Here's an interesting curio you might not have heard: From 1965, it's Levon and the Hawks with their folk-rocking flop single "The Stones I Throw (Will Free All Men)."
You know those guys better as The Band, of course. The chronology is a little vague, but apparently the record was made just prior to hooking up with Bob Dylan (live and in the studio) throughout 1966, but before they actually changed their name. In any case, as you can hear, they already pretty much had what we consider both the classic Band sound and the whole Dylan thing post-"Like a Rolling Stone" figured out.

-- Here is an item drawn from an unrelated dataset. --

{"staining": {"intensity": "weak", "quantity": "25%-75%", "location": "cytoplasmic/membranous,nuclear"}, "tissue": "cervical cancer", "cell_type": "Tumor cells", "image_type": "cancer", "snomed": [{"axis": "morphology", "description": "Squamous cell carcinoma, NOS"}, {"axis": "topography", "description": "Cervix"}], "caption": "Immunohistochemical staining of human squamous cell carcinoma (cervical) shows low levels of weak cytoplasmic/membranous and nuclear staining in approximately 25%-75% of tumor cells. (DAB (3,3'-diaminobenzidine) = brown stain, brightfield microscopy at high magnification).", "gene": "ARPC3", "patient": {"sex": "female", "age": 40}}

Oh, and this is a nice little postscript -- more or less the demo for the song. It's just Robbie Robertson, wired after a club gig, singing and playing it into a home tape recorder in a motel room on the Jersey Shore a few months before the official recording of the single.
Incidentally, both of these tracks first surfaced on CD in 1994 on the terrific Band box set A Musical History.
Subscribe to:
Post Comments (Atom)
6 comments:
The organ is pure Positively 4th street.
I think that's Richard Manuel sing on both.
Manuel's singing on the record for sure.
According to the box set, however, it's Robbie on the motel version. It's his song, after all...
I think I like the motel version better.
I really thought it was Richard on the demo, too. Never realized Robbie could sing like that.
It's Richard. "According to the box set" means "according to Robertson," who owns everything connected to The Band and has released an endless string of ever-more-expensive greatest-hits collections with no input at all from the surviving members (no financial participation, either).